[Stored data]
Start of Block
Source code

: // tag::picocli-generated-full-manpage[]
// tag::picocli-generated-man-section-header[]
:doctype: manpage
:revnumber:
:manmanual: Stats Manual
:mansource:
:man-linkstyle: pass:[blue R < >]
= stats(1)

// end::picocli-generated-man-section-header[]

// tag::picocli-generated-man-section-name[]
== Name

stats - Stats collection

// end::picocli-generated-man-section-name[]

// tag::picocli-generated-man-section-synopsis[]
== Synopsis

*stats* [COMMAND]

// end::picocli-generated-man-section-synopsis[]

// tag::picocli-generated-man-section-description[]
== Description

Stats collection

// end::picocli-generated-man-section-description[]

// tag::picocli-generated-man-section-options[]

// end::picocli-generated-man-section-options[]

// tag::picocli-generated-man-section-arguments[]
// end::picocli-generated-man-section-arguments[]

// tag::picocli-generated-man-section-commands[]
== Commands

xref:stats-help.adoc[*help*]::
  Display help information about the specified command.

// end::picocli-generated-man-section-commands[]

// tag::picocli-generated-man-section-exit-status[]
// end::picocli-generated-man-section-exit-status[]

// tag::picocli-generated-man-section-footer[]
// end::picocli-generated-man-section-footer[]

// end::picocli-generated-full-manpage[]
End of Block
* [Goal of the exercise]: Each entry is to be returned in full, character for character.

* [Answer to this exercise]:
Source code

: // tag::picocli-generated-full-manpage[]
// tag::picocli-generated-man-section-header[]
:doctype: manpage
:revnumber:
:manmanual: Stats Manual
:mansource:
:man-linkstyle: pass:[blue R < >]
= stats(1)

// end::picocli-generated-man-section-header[]

// tag::picocli-generated-man-section-name[]
== Name

stats - Stats collection

// end::picocli-generated-man-section-name[]

// tag::picocli-generated-man-section-synopsis[]
== Synopsis

*stats* [COMMAND]

// end::picocli-generated-man-section-synopsis[]

// tag::picocli-generated-man-section-description[]
== Description

Stats collection

// end::picocli-generated-man-section-description[]

// tag::picocli-generated-man-section-options[]

// end::picocli-generated-man-section-options[]

// tag::picocli-generated-man-section-arguments[]
// end::picocli-generated-man-section-arguments[]

// tag::picocli-generated-man-section-commands[]
== Commands

xref:stats-help.adoc[*help*]::
  Display help information about the specified command.

// end::picocli-generated-man-section-commands[]

// tag::picocli-generated-man-section-exit-status[]
// end::picocli-generated-man-section-exit-status[]

// tag::picocli-generated-man-section-footer[]
// end::picocli-generated-man-section-footer[]

// end::picocli-generated-full-manpage[]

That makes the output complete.